Epiphany has some Gnome dependencies, but Midori has very few.
Comment 10 Dâniel Fraga 2012-10-30 18:57:54 PDT
Created attachment 171565 [details]
Midori output 

Ok, I installed Midori and here's the result: same problem.

So it's a problem with webkit right?
Comment 11 Martin Robinson 2012-10-31 15:09:38 PDT
(In reply to comment #10)
> Created an attachment (id=171565) [details]
> Midori output 
> 
> Ok, I installed Midori and here's the result: same problem.
> 
> So it's a problem with webkit right?

Perhaps it's something to do with your environment settings?
Comment 12 Dâniel Fraga 2012-10-31 15:19:03 PDT
(In reply to comment #11)

> Perhaps it's something to do with your environment settings?

Hmm maybe, but what settings? I have, for example:

LANG=en_US.UTF-8
LC_CTYPE="en_US.UTF-8"
LC_NUMERIC="en_US.UTF-8"
LC_TIME="en_US.UTF-8"
LC_COLLATE="en_US.UTF-8"
LC_MONETARY="en_US.UTF-8"
LC_MESSAGES="en_US.UTF-8"
LC_PAPER="en_US.UTF-8"
LC_NAME="en_US.UTF-8"
LC_ADDRESS="en_US.UTF-8"
LC_TELEPHONE="en_US.UTF-8"
LC_MEASUREMENT="en_US.UTF-8"
LC_IDENTIFICATION="en_US.UTF-8"
LC_ALL=

***

Is there any other environment variable I should check?
Comment 13 Dâniel Fraga 2012-11-03 00:55:50 PDT
(In reply to comment #11)
> Perhaps it's something to do with your environment settings?

Martin, are you the maintainer of webkit gtk?

Is there any other place I can ask about this?

This seems very difficult to solve :(
Comment 14 Dâniel Fraga 2012-11-03 15:55:14 PDT
Created attachment 172232 [details]
Sample youtube notification

Hi, I think I found the problem (please see the attachment):

    <meta http-equiv=3D"Content-Type" content=3D"text/html; charset=3Dutf-8=
">

The youtube notification sends the e-mail with a broken line, so webkit gtk 
gets confused about this tag. If I change it to:

    <meta http-equiv=3D"Content-Type" content=3D"text/html; charset=3Dutf-8=">

it works. So is it a bug?
Comment 15 Martin Robinson 2012-11-05 08:51:17 PST
(In reply to comment #14)
> Created an attachment (id=172232) [details]
> Sample youtube notification
> 
> Hi, I think I found the problem (please see the attachment):
> 
>     <meta http-equiv=3D"Content-Type" content=3D"text/html; charset=3Dutf-8=
> ">
> 
> The youtube notification sends the e-mail with a broken line, so webkit gtk 
> gets confused about this tag. If I change it to:
> 
>     <meta http-equiv=3D"Content-Type" content=3D"text/html; charset=3Dutf-8=">
> 
> it works. So is it a bug?

Great find. I'm not sure if with the newline this should be interpreted correctly. You'd probably need to check the HTML5 spec to see what should happen in this case.  Most likely though is that claws is adding the newline though and corrupting the HTML.
Comment 16 Martin Robinson 2012-12-11 02:26:08 PST
I find it very suspicious that the line length is around 80 characters. I'm going to close this bug since it looks like a but in claws.
Comment 17 Dâniel Fraga 2012-12-11 08:08:48 PST
(In reply to comment #16)
> I find it very suspicious that the line length is around 80 characters. I'm going to close this bug since it looks like a but in claws.

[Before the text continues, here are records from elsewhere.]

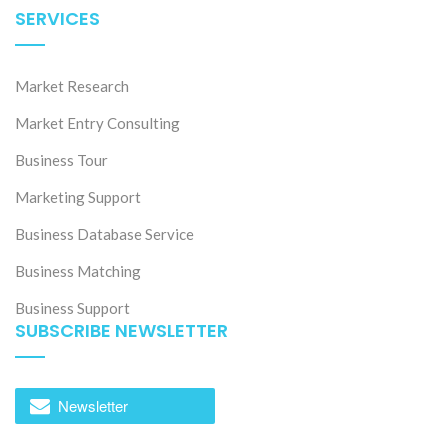
SERVICES
Market Research
Market Entry Consulting
Business Tour
Marketing Support
Business Database Service
Business Matching
Business Support
SUBSCRIBE NEWSLETTER
Newsletter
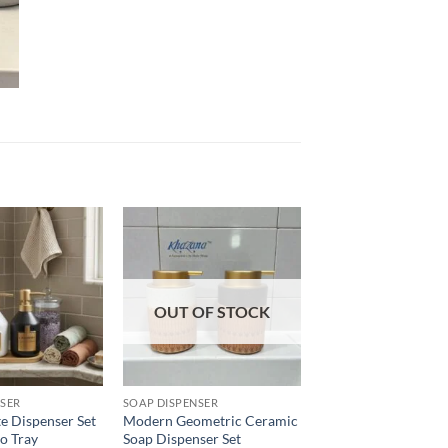
Add to
Add to
wishlist
wishlist
OUT OF STOCK
NSER
SOAP DISPENSER
e Dispenser Set
Modern Geometric Ceramic
o Tray
Soap Dispenser Set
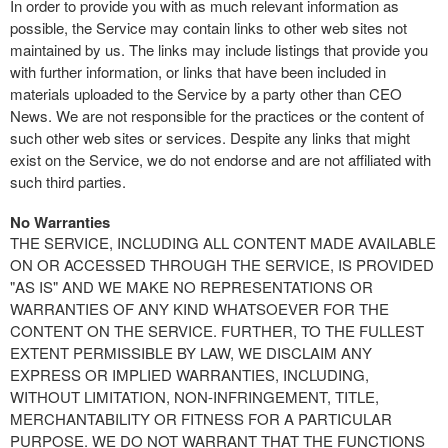
In order to provide you with as much relevant information as
possible, the Service may contain links to other web sites not
maintained by us. The links may include listings that provide you
with further information, or links that have been included in
materials uploaded to the Service by a party other than CEO
News. We are not responsible for the practices or the content of
such other web sites or services. Despite any links that might
exist on the Service, we do not endorse and are not affiliated with
such third parties.
No Warranties
THE SERVICE, INCLUDING ALL CONTENT MADE AVAILABLE
ON OR ACCESSED THROUGH THE SERVICE, IS PROVIDED
"AS IS" AND WE MAKE NO REPRESENTATIONS OR
WARRANTIES OF ANY KIND WHATSOEVER FOR THE
CONTENT ON THE SERVICE. FURTHER, TO THE FULLEST
EXTENT PERMISSIBLE BY LAW, WE DISCLAIM ANY
EXPRESS OR IMPLIED WARRANTIES, INCLUDING,
WITHOUT LIMITATION, NON-INFRINGEMENT, TITLE,
MERCHANTABILITY OR FITNESS FOR A PARTICULAR
PURPOSE. WE DO NOT WARRANT THAT THE FUNCTIONS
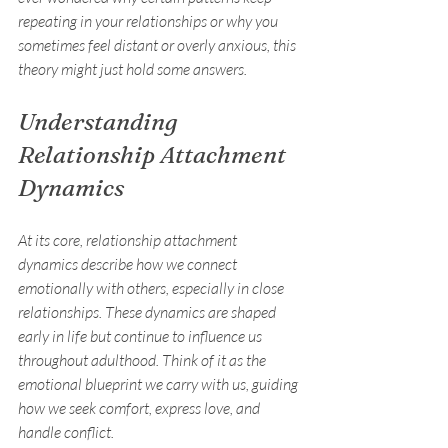
repeating in your relationships or why you 
sometimes feel distant or overly anxious, this 
theory might just hold some answers.
Understanding 
Relationship Attachment 
Dynamics
At its core, relationship attachment 
dynamics describe how we connect 
emotionally with others, especially in close 
relationships. These dynamics are shaped 
early in life but continue to influence us 
throughout adulthood. Think of it as the 
emotional blueprint we carry with us, guiding 
how we seek comfort, express love, and 
handle conflict.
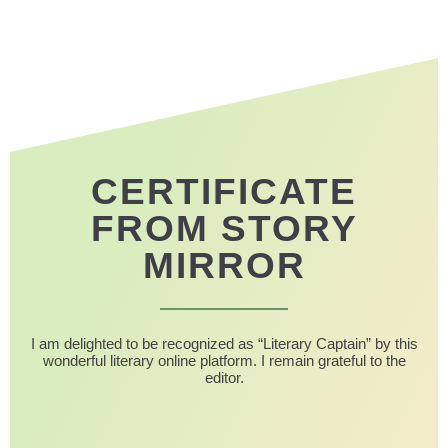
CERTIFICATE
FROM STORY
MIRROR
I am delighted to be recognized as “Literary Captain” by this
wonderful literary online platform. I remain grateful to the
editor.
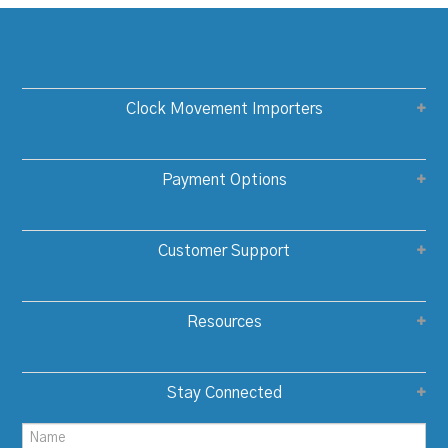
Clock Movement Importers
Payment Options
Customer Support
Resources
Stay Connected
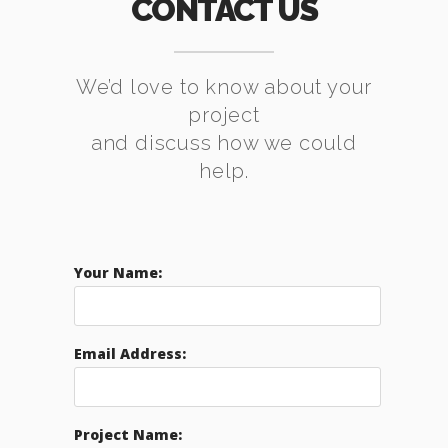
CONTACT US
We’d love to know about your
project
and discuss how we could
help.
Your Name:
Email Address:
Project Name:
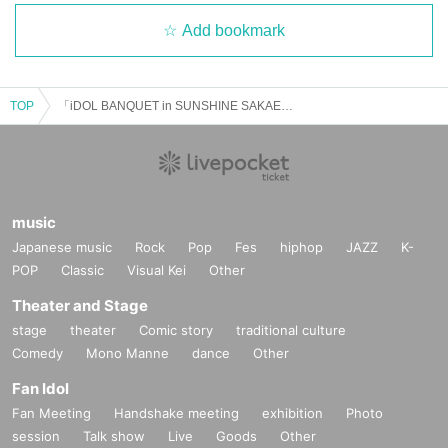
Add bookmark
TOP
「iDOL BANQUET in SUNSHINE SAKAE」Vol.1
music
Japanese music
Rock
Pop
Fes
hiphop
JAZZ
K-
POP
Classic
Visual Kei
Other
Theater and Stage
stage
theater
Comic story
traditional culture
Comedy
Mono Manne
dance
Other
Fan Idol
Fan Meeting
Handshake meeting
exhibition
Photo
session
Talk show
Live
Goods
Other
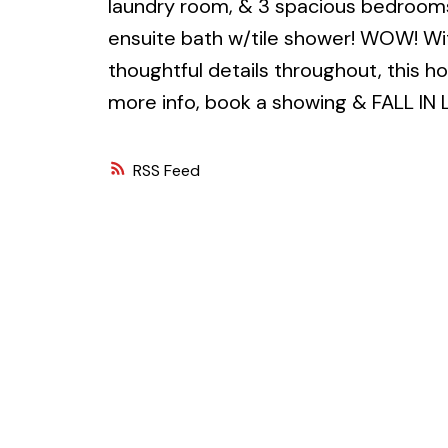
laundry room, & 3 spacious bedrooms
ensuite bath w/tile shower! WOW! Wit
thoughtful details throughout, this h
more info, book a showing & FALL IN 
RSS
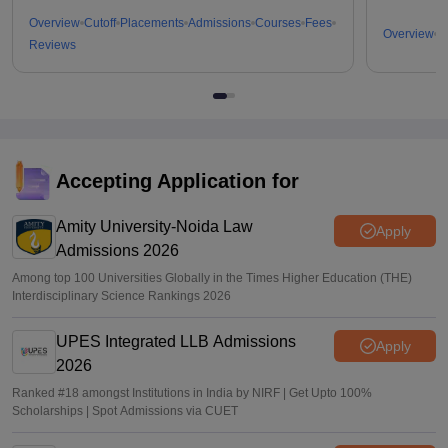
Overview
Cutoff
Placements
Admissions
Courses
Fees
Overview
C
Reviews
Accepting Application for
Amity University-Noida Law
Apply
Admissions 2026
Among top 100 Universities Globally in the Times Higher Education (THE)
Interdisciplinary Science Rankings 2026
UPES Integrated LLB Admissions
Apply
2026
Ranked #18 amongst Institutions in India by NIRF | Get Upto 100%
Scholarships | Spot Admissions via CUET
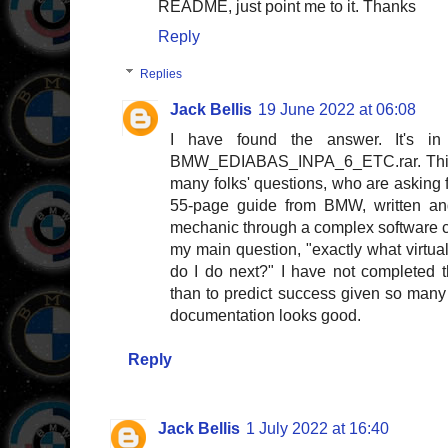
README, just point me to it. Thanks
Reply
Replies
Jack Bellis
19 June 2022 at 06:08
I have found the answer. It's i
BMW_EDIABAS_INPA_6_ETC.rar. This 
many folks' questions, who are asking fo
55-page guide from BMW, written and 
mechanic through a complex software c
my main question, "exactly what virtu
do I do next?" I have not completed 
than to predict success given so many 
documentation looks good.
Reply
Jack Bellis
1 July 2022 at 16:40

But it happens in Midori too :(

Claws developers wrote that it is a bug in Youtube... I'll try again to contact youtube (so difficult).

Thank you!
Comment 18 Martin Robinson 2012-12-11 08:37:07 PST
Did you save the output of the email and then load it in Midori? Are you sure that claws isn't line-wrapping the content before you load it in Midori?
Comment 19 Dâniel Fraga 2012-12-11 08:48:31 PST
(In reply to comment #18)
> Did you save the output of the email and then load it in Midori? Are you sure that claws isn't line-wrapping the content before you load it in Midori?

Hi Martin. Yes, I'm sure. You can confirm it here:

http://www.thewildbeast.co.uk/claws-mail/bugzilla/show_bug.cgi?id=2768

The developer wrote that it is a youtube bug... maybe? Here it's what he wrote:

**********************************

If I change
the head line to:

<meta http-equiv=3D"Content-Type" content=3D"text/html; charset=3Diso-8859-1=
">

It renders perfectly, as the HTML is in fact ISO, not UTF-8.

Sorry, but I'm afraid this is a Youtube generator bug.

*********************************

So I'm afraid it is a youtube bug. Anyway, thanks, let's hope youtube can fix it.